Update the lines starting with the line that contains "scientific name: Pieris marginalis" and going on through the line that contains "family: Mimidae", replacing "common name" with "vernacular name" and keeping everything else as is. Return only those lines.

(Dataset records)
-- start --
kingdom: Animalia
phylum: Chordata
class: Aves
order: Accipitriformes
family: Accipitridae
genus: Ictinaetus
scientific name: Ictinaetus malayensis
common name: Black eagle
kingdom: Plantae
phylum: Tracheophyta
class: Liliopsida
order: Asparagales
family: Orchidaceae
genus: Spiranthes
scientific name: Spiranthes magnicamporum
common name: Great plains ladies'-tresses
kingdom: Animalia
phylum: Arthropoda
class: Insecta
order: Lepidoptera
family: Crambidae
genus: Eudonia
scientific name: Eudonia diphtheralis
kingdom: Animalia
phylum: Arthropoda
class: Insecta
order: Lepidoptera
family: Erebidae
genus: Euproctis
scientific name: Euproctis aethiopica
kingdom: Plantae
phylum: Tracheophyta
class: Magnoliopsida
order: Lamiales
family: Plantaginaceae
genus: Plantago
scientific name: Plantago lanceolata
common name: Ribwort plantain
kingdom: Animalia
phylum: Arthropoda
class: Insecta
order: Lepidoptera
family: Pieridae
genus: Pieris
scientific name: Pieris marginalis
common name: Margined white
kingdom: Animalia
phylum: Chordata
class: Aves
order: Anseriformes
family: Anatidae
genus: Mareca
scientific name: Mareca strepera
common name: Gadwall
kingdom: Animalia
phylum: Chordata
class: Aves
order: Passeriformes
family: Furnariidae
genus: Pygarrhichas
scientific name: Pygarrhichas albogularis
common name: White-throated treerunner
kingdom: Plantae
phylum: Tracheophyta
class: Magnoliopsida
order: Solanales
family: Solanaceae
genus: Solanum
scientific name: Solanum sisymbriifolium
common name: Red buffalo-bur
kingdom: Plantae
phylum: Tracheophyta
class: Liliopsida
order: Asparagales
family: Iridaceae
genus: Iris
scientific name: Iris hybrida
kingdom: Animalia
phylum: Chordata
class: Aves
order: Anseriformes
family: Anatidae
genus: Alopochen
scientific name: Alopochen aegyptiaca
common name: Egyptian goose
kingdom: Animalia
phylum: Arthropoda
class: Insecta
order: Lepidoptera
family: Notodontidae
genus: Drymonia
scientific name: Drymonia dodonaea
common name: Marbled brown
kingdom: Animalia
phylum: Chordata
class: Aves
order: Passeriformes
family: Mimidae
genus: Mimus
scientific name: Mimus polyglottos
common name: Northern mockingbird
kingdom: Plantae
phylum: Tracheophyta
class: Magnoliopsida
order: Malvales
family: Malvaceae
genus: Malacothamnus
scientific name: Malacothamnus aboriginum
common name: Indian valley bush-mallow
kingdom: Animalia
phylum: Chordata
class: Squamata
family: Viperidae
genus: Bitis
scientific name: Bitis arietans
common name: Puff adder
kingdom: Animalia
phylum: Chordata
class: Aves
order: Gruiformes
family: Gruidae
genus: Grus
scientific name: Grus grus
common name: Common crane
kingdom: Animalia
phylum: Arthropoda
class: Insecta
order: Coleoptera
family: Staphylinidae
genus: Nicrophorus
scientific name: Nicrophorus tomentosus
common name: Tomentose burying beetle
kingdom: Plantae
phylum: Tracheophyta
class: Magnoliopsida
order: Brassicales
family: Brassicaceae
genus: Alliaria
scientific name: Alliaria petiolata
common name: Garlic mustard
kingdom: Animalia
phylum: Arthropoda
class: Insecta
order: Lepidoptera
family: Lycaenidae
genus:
-- end --
Reply to the exercise —
scientific name: Pieris marginalis
vernacular name: Margined white
kingdom: Animalia
phylum: Chordata
class: Aves
order: Anseriformes
family: Anatidae
genus: Mareca
scientific name: Mareca strepera
vernacular name: Gadwall
kingdom: Animalia
phylum: Chordata
class: Aves
order: Passeriformes
family: Furnariidae
genus: Pygarrhichas
scientific name: Pygarrhichas albogularis
vernacular name: White-throated treerunner
kingdom: Plantae
phylum: Tracheophyta
class: Magnoliopsida
order: Solanales
family: Solanaceae
genus: Solanum
scientific name: Solanum sisymbriifolium
vernacular name: Red buffalo-bur
kingdom: Plantae
phylum: Tracheophyta
class: Liliopsida
order: Asparagales
family: Iridaceae
genus: Iris
scientific name: Iris hybrida
kingdom: Animalia
phylum: Chordata
class: Aves
order: Anseriformes
family: Anatidae
genus: Alopochen
scientific name: Alopochen aegyptiaca
vernacular name: Egyptian goose
kingdom: Animalia
phylum: Arthropoda
class: Insecta
order: Lepidoptera
family: Notodontidae
genus: Drymonia
scientific name: Drymonia dodonaea
vernacular name: Marbled brown
kingdom: Animalia
phylum: Chordata
class: Aves
order: Passeriformes
family: Mimidae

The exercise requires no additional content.